Canzoneri winced but didn’t cry out as the medics in the hospital took off the bandages. They cleaned the wound, asked how old it was, and after treating it, stitched it up. The doctor didn’t speak English, and Murdock’s Spanish was as sketchy as the other SEALs’.
“¿Quando tiempo?” Murdock asked. The doctor frowned. A nurse going by paused. She said something to the doctor who brightened. He spoke to her and she nodded.
“He says he wants to keep your man here for at least three days to watch the healing,” she said in English. The wound was open for a long time.”
“Thanks, my Spanish is not good. Could I hire you as my personal interpreter?”
She was slender, in her mid-twenties, and with darting brown eyes. Her pretty face broke into a smile. “Afraid not. I have a lot of other work to do. Sick people, wounded men.”
The doctor spoke again. She listened and interpreted. “He says that your man will be fine, but he can’t go charging around like a wild man for a few days.”
She smiled. “Are you American SEALs wild men?”
“Does everyone in Colombia know that we’re here?”
She nodded.
“Well, to answer your question, usually we aren’t wild men. Now, I need to go see your Colonel Parades.”
She waved. “Hasta luego,” she said.
“That’s something about going in health. I’ll try.”
Murdock checked where a doctor had looked at Jaybird’s shot arm. He had cleaned the wound, treated it on both sides, and bandaged it again. He said Jaybird should check back in the hospital in three days.
At the colonel’s office, Murdock was shown in at once. Ed DeWitt and Jaybird Sterling sat in the outer office waiting for him.
“They stitched up Canzoneri. He’s on the shelf for three days.”
A lieutenant opened the inner door and ushered the men inside. One army major worked over the camp map at a side table.
“Gentlemen. Glad you’re back, and congratulations on your mission,” the colonel said. “I have sent condolences to Captain Orejuela’s wife. This new problem is a nasty one.
“Late last night, a small force broke through our exterior guards and attacked and captured our communications center. It is the heart of our operation. Without it we have only a few radios like the one we contacted you on.

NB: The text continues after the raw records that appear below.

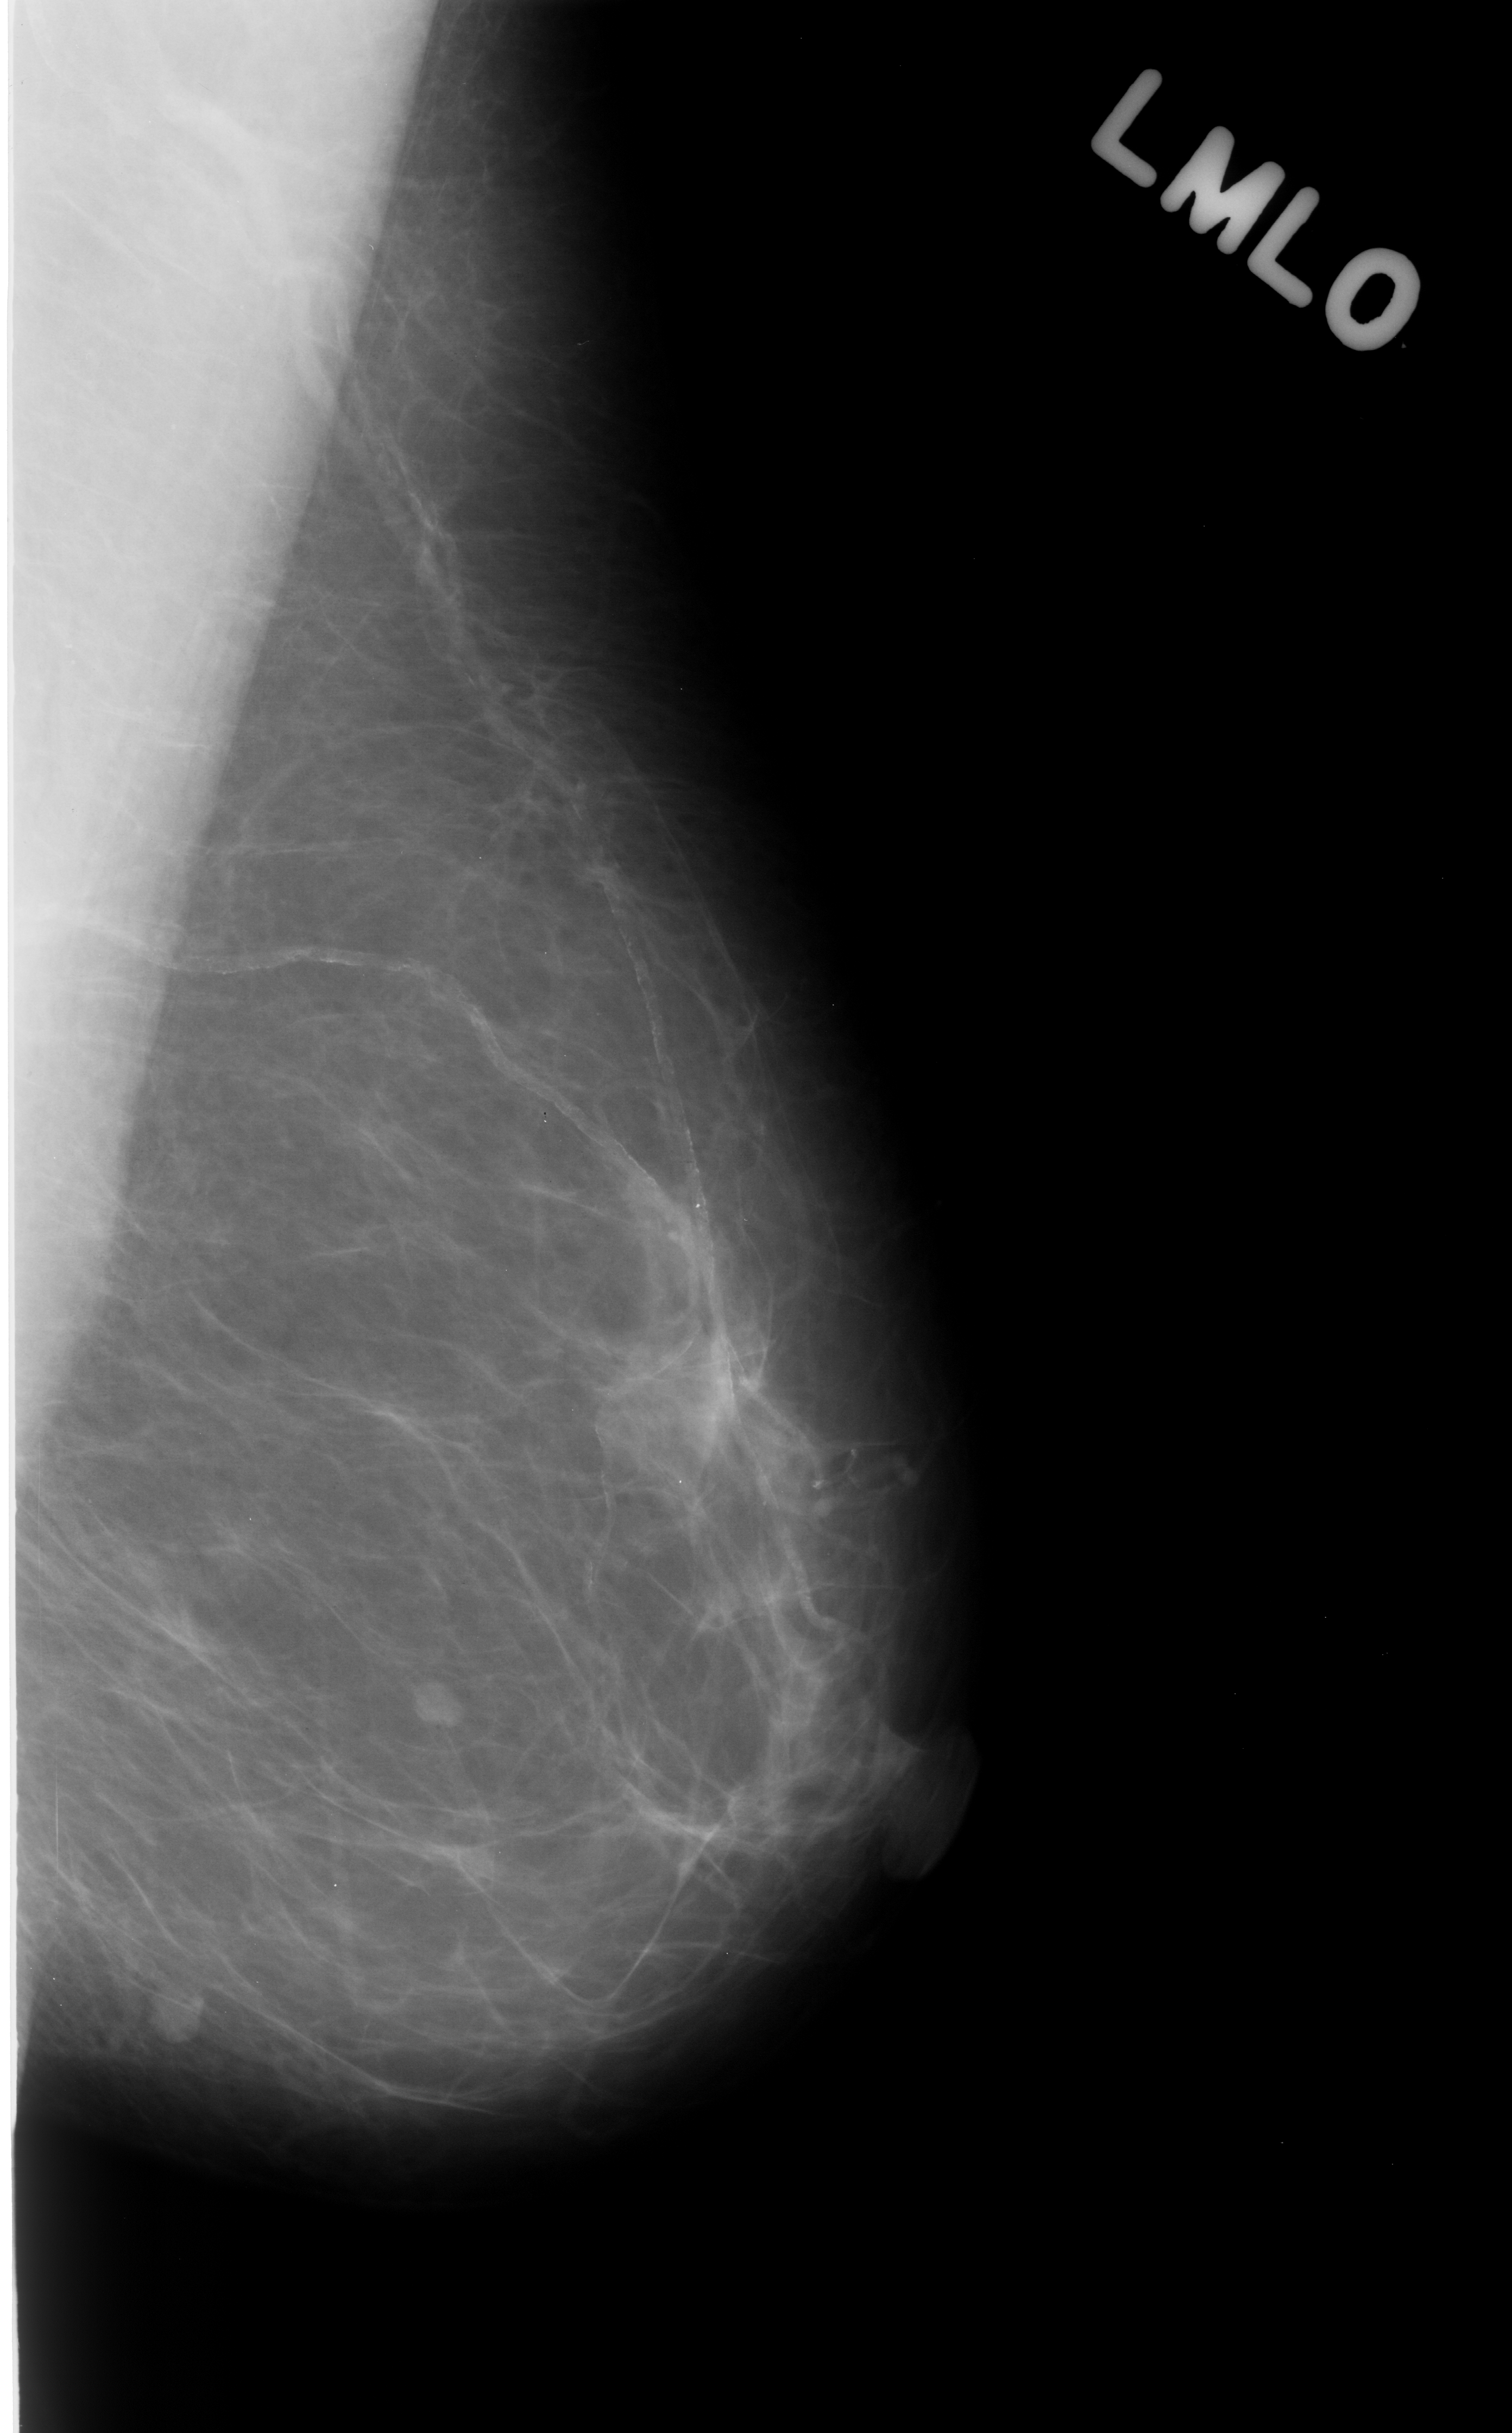
Digitized screen-film mammogram, left breast, MLO view, breast composition: almost entirely fatty (BI-RADS density category 1 of 4).
Radiologist-marked abnormalities on this image: mass, shape lobulated, margins circumscribed; BI-RADS assessment category 3; subtlety rating 5 on a 1 (subtle) to 5 (obvious) scale; pathology (as recorded): benign.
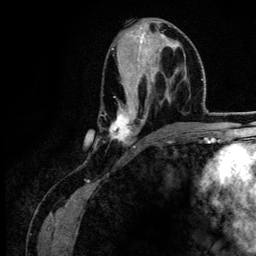
Breast MRI (dynamic contrast-enhanced), one axial slice; position 63 of 134 along the scan axis; cropped to one breast; dynamic contrast-enhanced series, time point 2 of 6 at this slice position (early post-contrast); 3 T; TE 4.2 ms, TR 7.9 ms; 1.2 mm slice thickness; 256 × 256 image matrix. Female patient.
Annotated regions visible in this slice (semi-automatically segmented with operator editing):
- enhancing-tissue mask used for the functional tumour volume (all voxels passing the contrast-enhancement thresholds inside the analysis volume; usually the tumour): box from (x=110, y=25) to (x=179, y=144) px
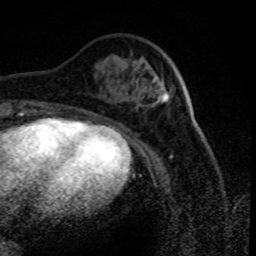
Breast MRI (dynamic contrast-enhanced), one axial slice; cropped to one breast; dynamic contrast-enhanced series, time point 2 of 8 at this slice position (early post-contrast); 1.5 T; TE 4.2 ms, TR 7.1 ms; 2 mm slice thickness; 256 × 256 image matrix, field of view 150 × 150 mm. Female patient.
Annotated regions visible in this slice (semi-automatically segmented with operator editing):
- enhancing-tissue mask used for the functional tumour volume (all voxels passing the contrast-enhancement thresholds inside the analysis volume; usually the tumour): bounding box <153,77,169,103> (left, top, right, bottom; pixels)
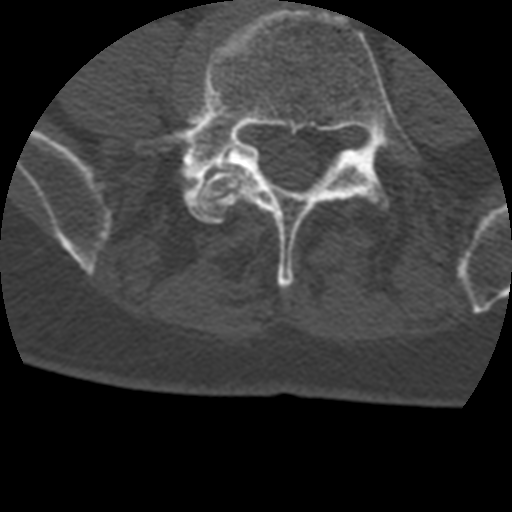
CT including the spine, one axial slice. Position 47 of 399 along the scan axis. Reconstruction kernel STANDARD. Bone window (W 1800 / L 400 HU). 1.25 mm slice thickness. 512 × 512 image matrix, field of view 160 × 160 mm. Patient age 69 years. From the clinical record (not read from this slice): primary cancer: prostate.
Annotated regions visible in this slice (semi-automatic segmentation, software-assisted and operator-edited):
- L4 vertebra: bounding box <197,170,247,221> (left, top, right, bottom; pixels)
- L5 vertebra: <135,9,422,290>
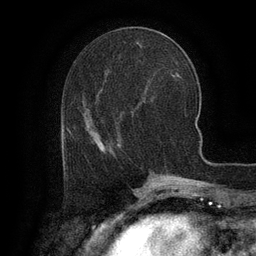
Breast MRI (dynamic contrast-enhanced), one axial slice. Position 46 of 134 along the scan axis. Cropped to one breast. Dynamic contrast-enhanced series, time point 2 of 6 at this slice position (early post-contrast). 3 T. TE 2.6 ms, TR 5.4 ms. 1.2 mm slice thickness. 256 × 256 image matrix, field of view 180 × 180 mm. Female patient.
Annotated regions visible in this slice (semi-automatic segmentation, software-assisted and operator-edited):
- enhancing-tissue mask used for the functional tumour volume (all voxels passing the contrast-enhancement thresholds inside the analysis volume; usually the tumour): bounding box [x1, y1, x2, y2] px = [65, 142, 103, 158]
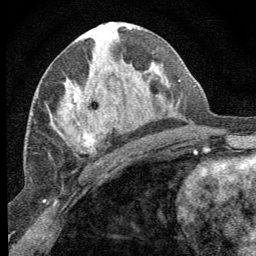
Breast MRI (dynamic contrast-enhanced), one axial slice. Slice 35 of 64 in the series (ordered by position). Cropped to one breast. Dynamic contrast-enhanced series, time point 2 of 8 at this slice position (early post-contrast). 1.5 T. TE 3.2 ms, TR 6.5 ms. 2.5 mm slice thickness. 256 × 256 image matrix. Female patient.
Annotated regions visible in this slice (semi-automatically segmented with operator editing):
- enhancing-tissue mask used for the functional tumour volume (all voxels passing the contrast-enhancement thresholds inside the analysis volume; usually the tumour): bounding box (x1, y1, x2, y2) in pixels: (69, 94, 106, 153)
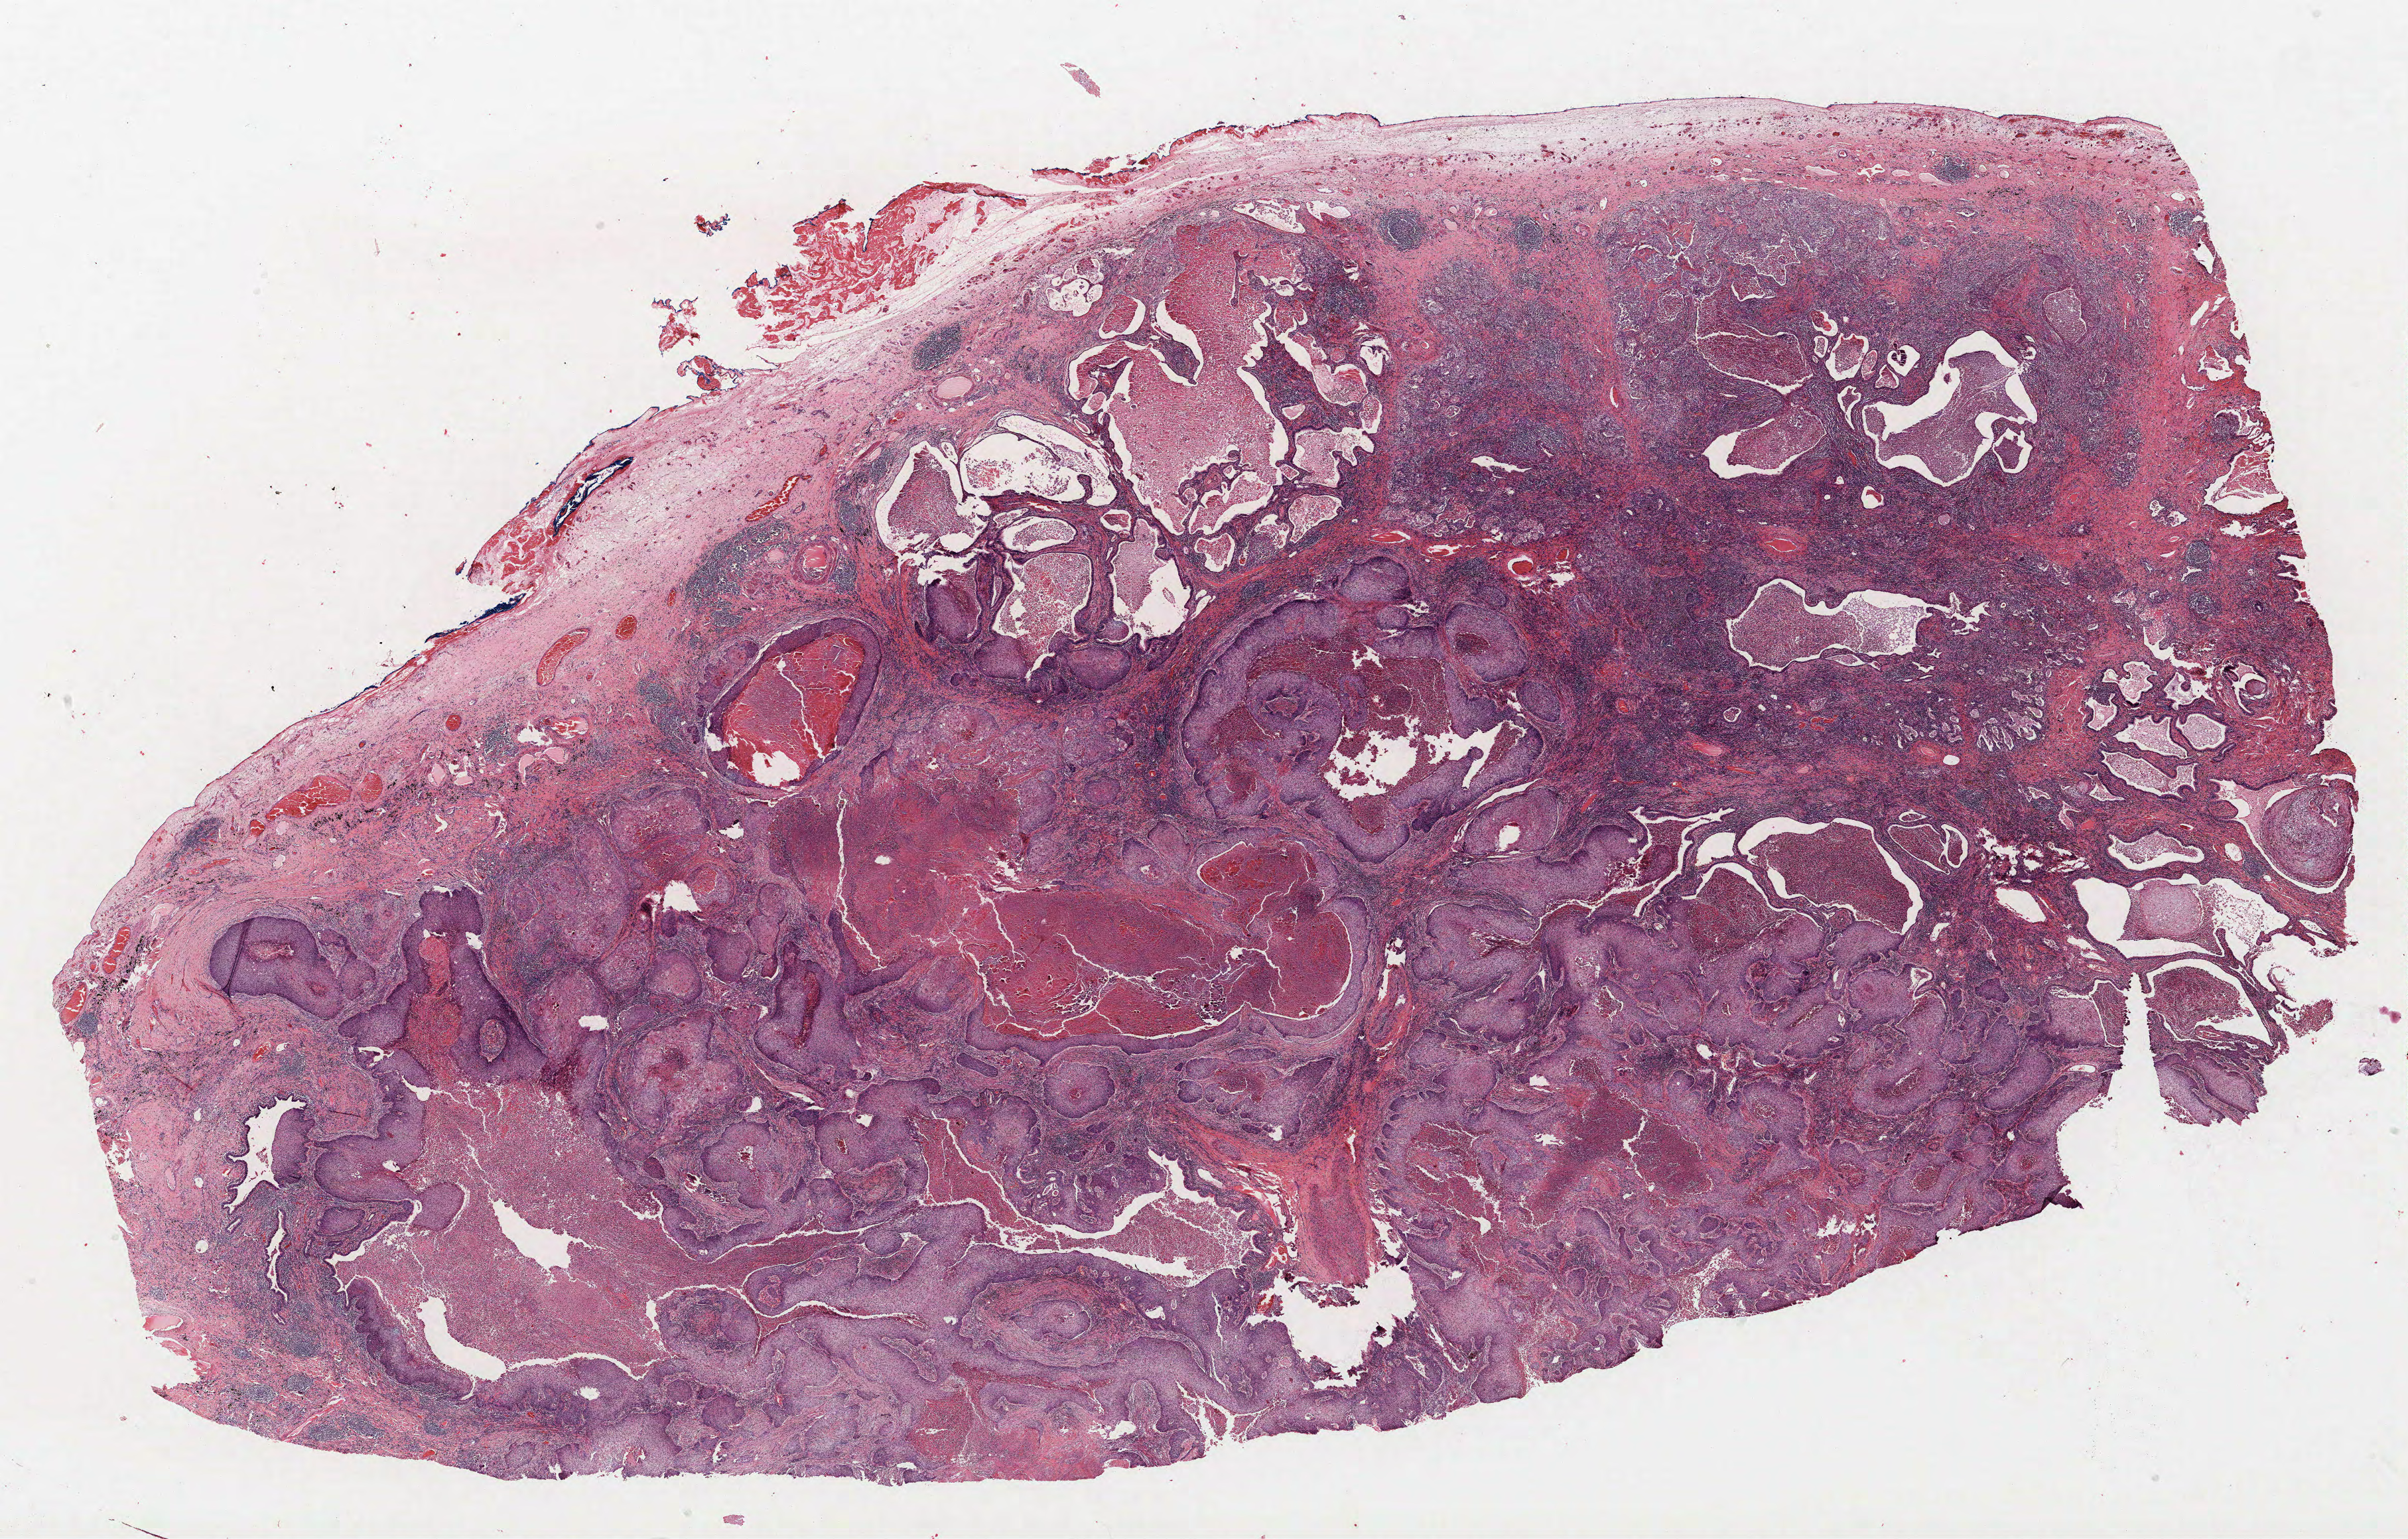
H&E whole-slide image, shown as a low-resolution overview of the whole scanned area (about 29.0 x 18.6 mm, from a 40x scan); FFPE section; lung tissue. Male patient, aged 58 at enrolment. Current smoker at enrolment.
Participant's lung-cancer diagnosis: Squamous cell carcinoma, keratinizing, NOS (ICD-O-3 8071/3). Note: participant had 2 primary lung cancers recorded; fields above describe the first.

“The insurgents may be rebels working with the federal troops or they may be an elite force of the federal commandos. We don’t know which. Come to the table.”
He waited for them to move over.
“The communications center is here in this concrete-block building. It is a fortress and was designed that way. It is three stories high, easy to defend, nearly impossible to penetrate.
“Heading the incursion is a man who calls himself Colonel Rafael Cardona. He is holding forty of our men and civilian employees inside the building as hostages. He has made demands, unreasonable demands. If they are not met, he says he will kill a hostage every four hours. This morning at 0800 he pushed a dead lieutenant out the front door and allowed our medics to pick him up. He had been shot. We’re not sure if he was killed during the takeover or executed.”